Instructions to follow >>
Render every line of the listing below as a Markdown table with the columns "Row" and "Entry", numbering the rows and skipping blank lines. Omit the pictures from the table.

Dataset listing >>
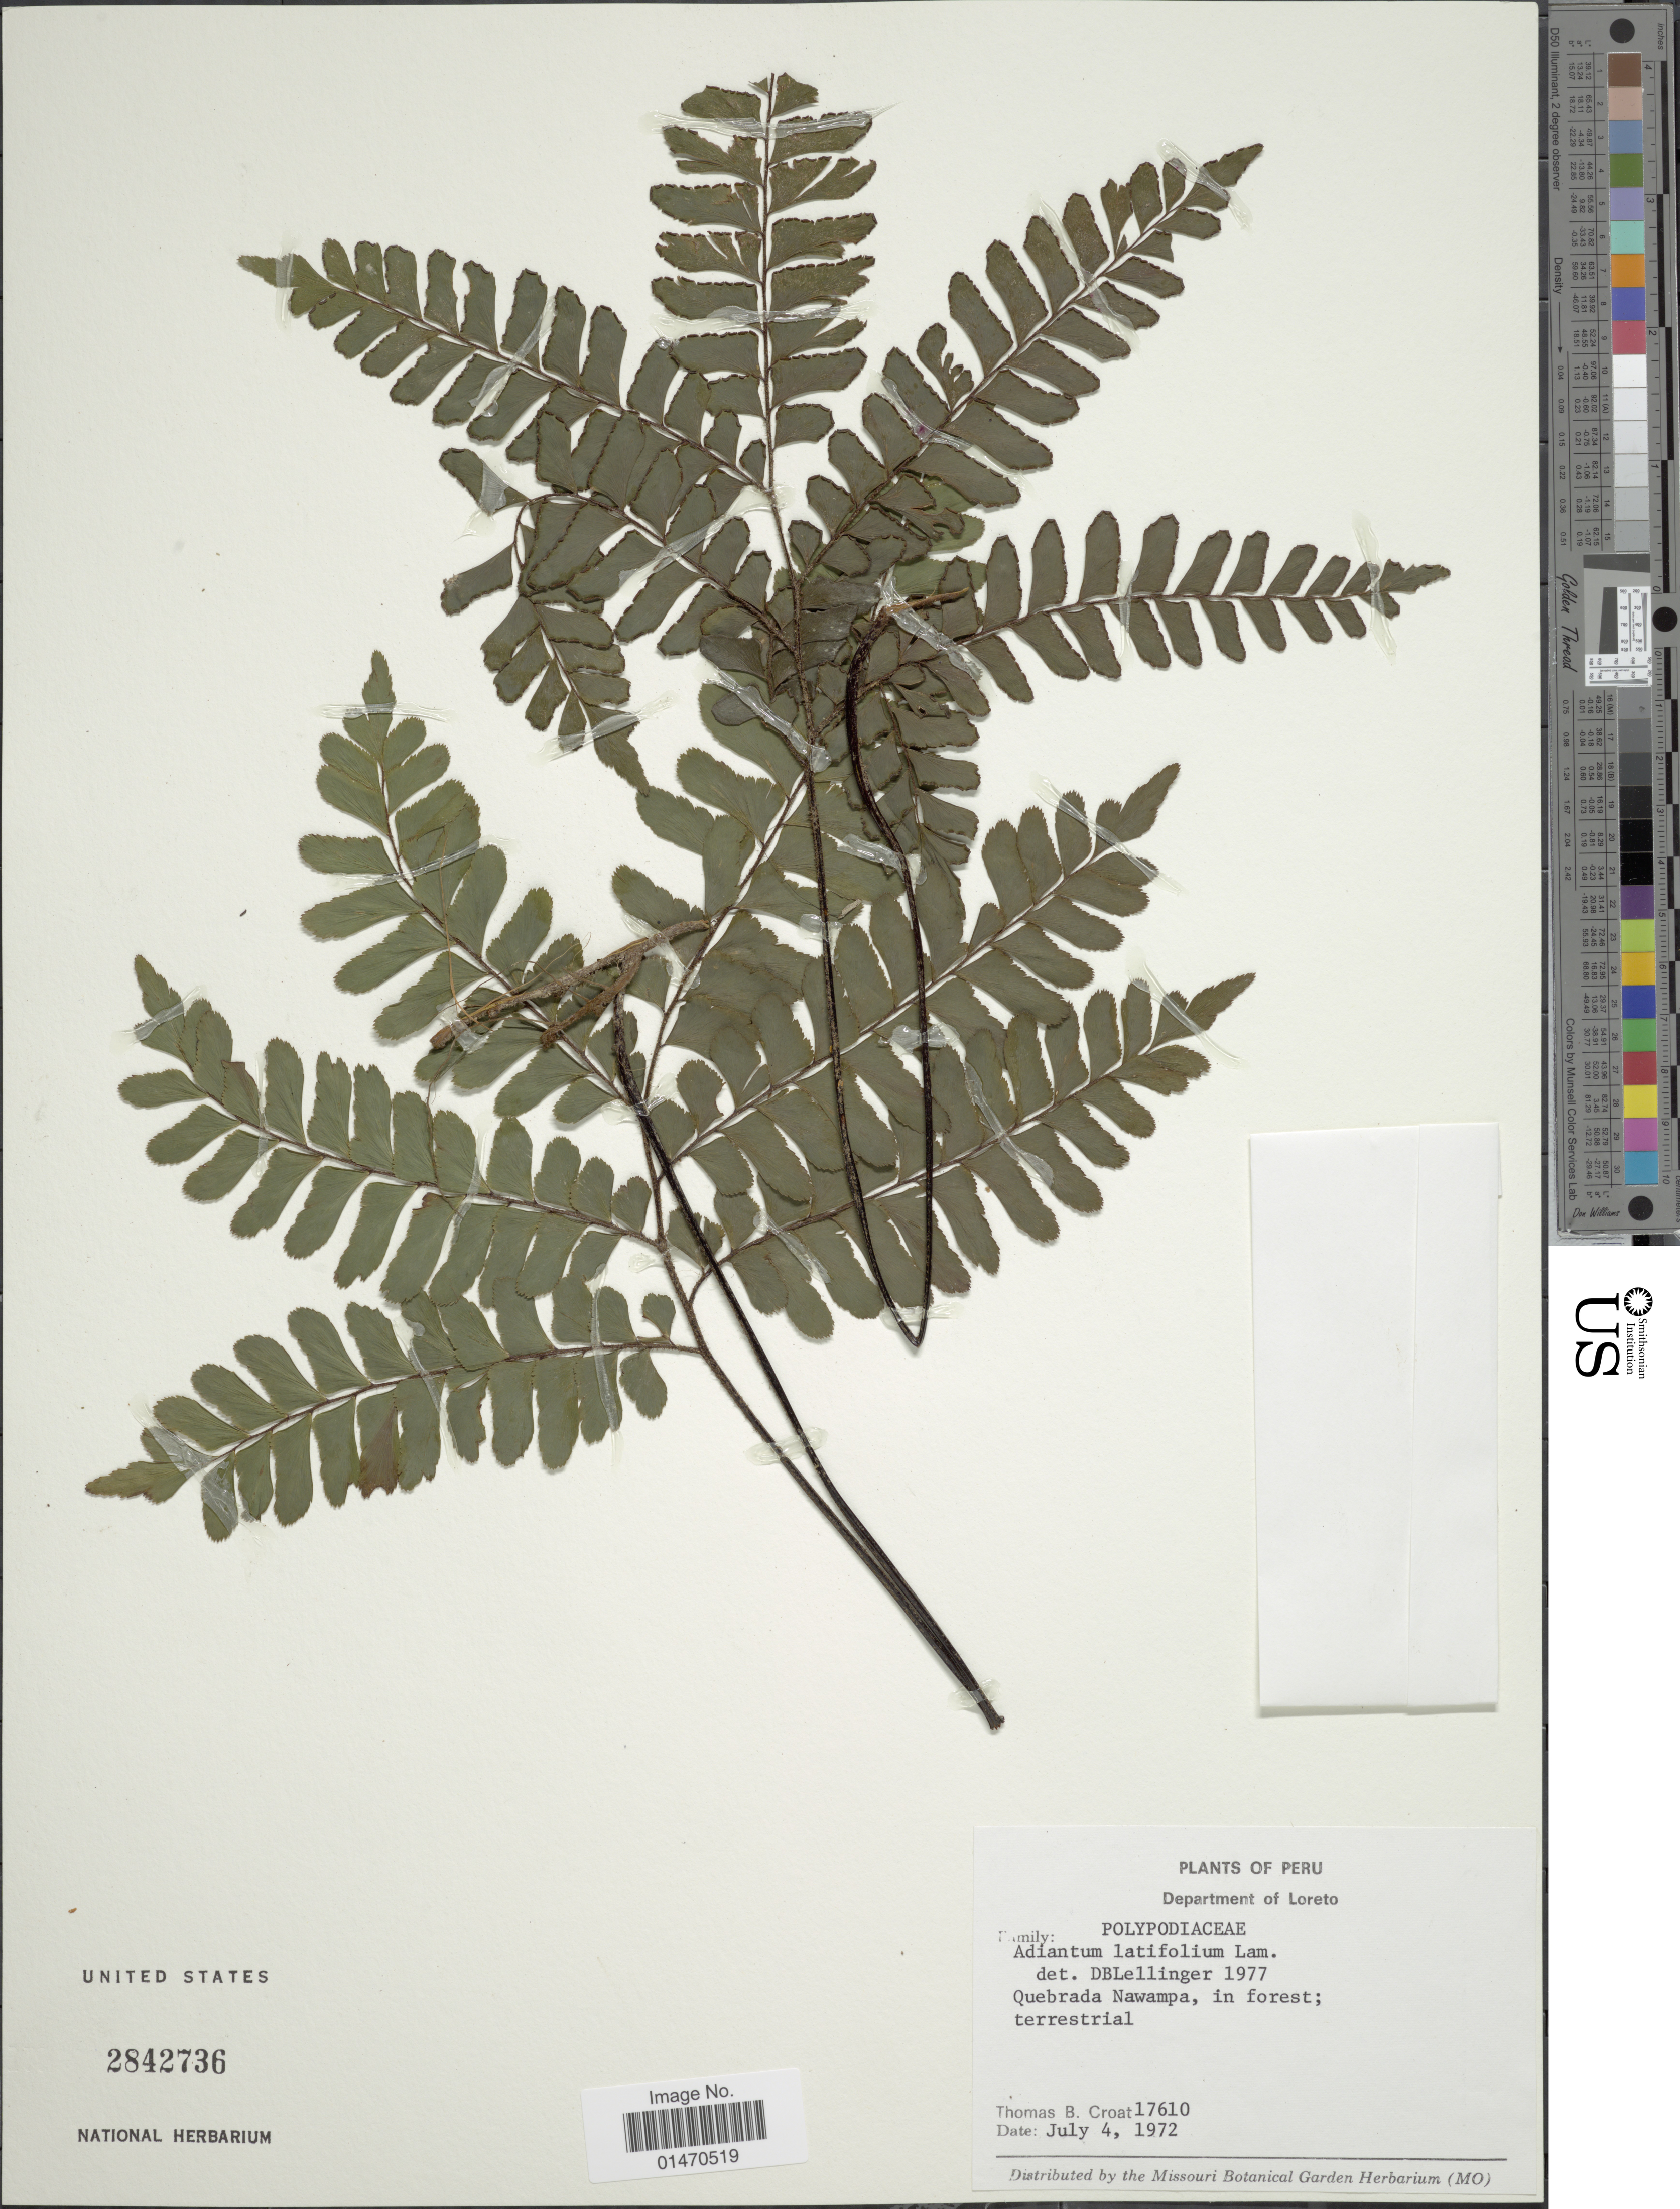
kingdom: Plantae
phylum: Tracheophyta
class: Polypodiopsida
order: Polypodiales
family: Pteridaceae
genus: Adiantum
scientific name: Adiantum latifolium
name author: Lam.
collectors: T. B. Croat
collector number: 17610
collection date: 1972-07-04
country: Peru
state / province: Loreto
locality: Department of Loreto, Quebrada Nawampa, in forest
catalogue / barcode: US 2842736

Answer for this exercise >>
| Row | Entry |
|---|---|
| 1 | kingdom: Plantae |
| 2 | phylum: Tracheophyta |
| 3 | class: Polypodiopsida |
| 4 | order: Polypodiales |
| 5 | family: Pteridaceae |
| 6 | genus: Adiantum |
| 7 | scientific name: Adiantum latifolium |
| 8 | name author: Lam. |
| 9 | collectors: T. B. Croat |
| 10 | collector number: 17610 |
| 11 | collection date: 1972-07-04 |
| 12 | country: Peru |
| 13 | state / province: Loreto |
| 14 | locality: Department of Loreto, Quebrada Nawampa, in forest |
| 15 | catalogue / barcode: US 2842736 |